Novella 6, Chapter 5: “One should not be ordained a deacon or presbyter who is in a second marriage or is in a marriage with a divorced and abandoned wife or having a concubine (concubine), but only the one whose wife is taken pure and virgin. Thus one should not be admitted to the priesthood except one who lives in chastity, or does not communicate with women, or belongs (or belongs) to a woman and has chosen chastity, which is, according to divine rules, the first and basic of all other virtues… “(Codex iuris civilis, III, Novelae recognovit Adolfus Schoell, Berolini, 1895: “Neque autem secundus habentem aut eum, qui habuit, nuptias ordinary diaconum aut presbyterum, neque si mulieri coniungitur seiunctae et prorium virum derelinquenti, neque si concubinam habeat, sed et ipsam uxorem si cum castitate viventem, aut uxoribus non cohabitantes, aut unius uxoris virum qui vel fuerit vel sit, et ipsam castitatem eligentem, primum principium et fundamentum manifestum secundum divinas regulas et residuae virtutis constitutam. Si autem et aliquis presbyter aut diaconus aut subdiaconus postea ducat uxorem aut concubinam aut palam aut occulte ducat, sacro statim cadat ordine et deinceps idiota sit”.)

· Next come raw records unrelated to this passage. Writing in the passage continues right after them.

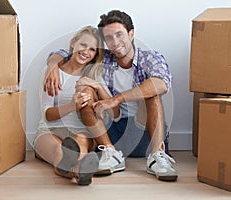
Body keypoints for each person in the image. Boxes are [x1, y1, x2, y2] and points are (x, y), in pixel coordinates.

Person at [43, 10, 178, 181]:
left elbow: (162, 84)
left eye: (119, 35)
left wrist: (116, 99)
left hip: (144, 133)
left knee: (152, 92)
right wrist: (52, 66)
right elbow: (66, 53)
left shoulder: (149, 58)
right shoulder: (105, 59)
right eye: (109, 38)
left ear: (131, 33)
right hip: (111, 133)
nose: (115, 42)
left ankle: (157, 156)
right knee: (87, 90)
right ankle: (110, 153)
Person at [34, 25, 124, 186]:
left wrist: (98, 87)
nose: (86, 52)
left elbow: (115, 114)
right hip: (50, 129)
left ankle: (78, 168)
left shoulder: (94, 76)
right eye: (83, 45)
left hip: (80, 131)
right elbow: (47, 114)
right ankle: (79, 171)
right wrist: (71, 106)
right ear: (73, 43)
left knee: (79, 144)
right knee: (58, 151)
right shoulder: (53, 73)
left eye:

The teachings of St. Scripture is expressed by St. Apost. Paul in 1 Tim. 3: 2, which states that the bishop must be “the husband of a woman,” and in Titus. 1: 6 repeats the same prescription for elders, and again for those receiving the rank of deacon. The phrase “man of one woman” repeated each time (gr. “mias gynekas andra”) acquires the character of a technical formulation, which according to its content can be called a sacred formula.